On Feb. 3, 2014, Mary Reid (School of Art) situated Bev Pike’s artistic practice as part of an impressive lineage of artists who grapple with sexual and reproductive representations. Reid began by speaking about the famous painting titled Olympia, by Manet. The painting was of a prostitute and created an uproar because she was looking right at the viewer and making eye contact. The title of the painting was a word associated with prostitution at the time and other indicators were the orchid in her hair, and the way the slipper dangled from her foot. This was considered immoral and vulgar. Reid described this as a precursor to the type of artwork that was empowering to women. It opened up the door for feminist painters “delving into their own understandings of themselves.” Reid showcased representations of female reproduction and how the female body can be celebrated by artists including Georgia O’Keefe, Frida Kahlo, Meret Oppenheim, Joyce Wieland, Judy Chicago, Carolee Schneemann, Allyson Mitchell and Shawna Dempsey and Lorri Millan.
Bev Pike (artist) provided an overview of the inspirations and influences that led to her creation of a series of 20-foot-long paintings that feature mountainous bundles of clothing. They create a visual topography of overlapping social histories and constructions of gender. Pike started by discussing the Baroque period when women had started to demand some equality. Perhaps not surprisingly, this was the same time witch hunts became popular. Baroque was invented as a means of distracting people from important movements, Pike said. She explained that Baroque is a labyrinth of inner and outer and women are situated here in order to protect themselves from “gender bigotry.” Pike discussed how she developed a similar strategy while in art school in order to protect herself from the male faculty within the department.

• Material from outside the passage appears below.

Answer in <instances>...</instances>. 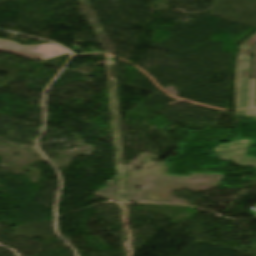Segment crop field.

“Invagination means the joining of the body-mind, the inside-outside, the self and the other, the ideal the real, the object the subject, and the object and its shadow.” She explained that this “permeates feminist writing, these things that are often overlooked in culture and then expressed through art.” She ended by “equating both the art of Baroque and feminism as being bizarre because both … use incongruous detail. Feminism ruptures classical forms.” Feminists associate the bizarre with how frequently only women help us, and how infrequently women’s thoughts and cultures are visible. She concluded by arguing that there is still a need for such feminist works. We only need to flip on the radio and television to hear how many men voices are heard compared to women.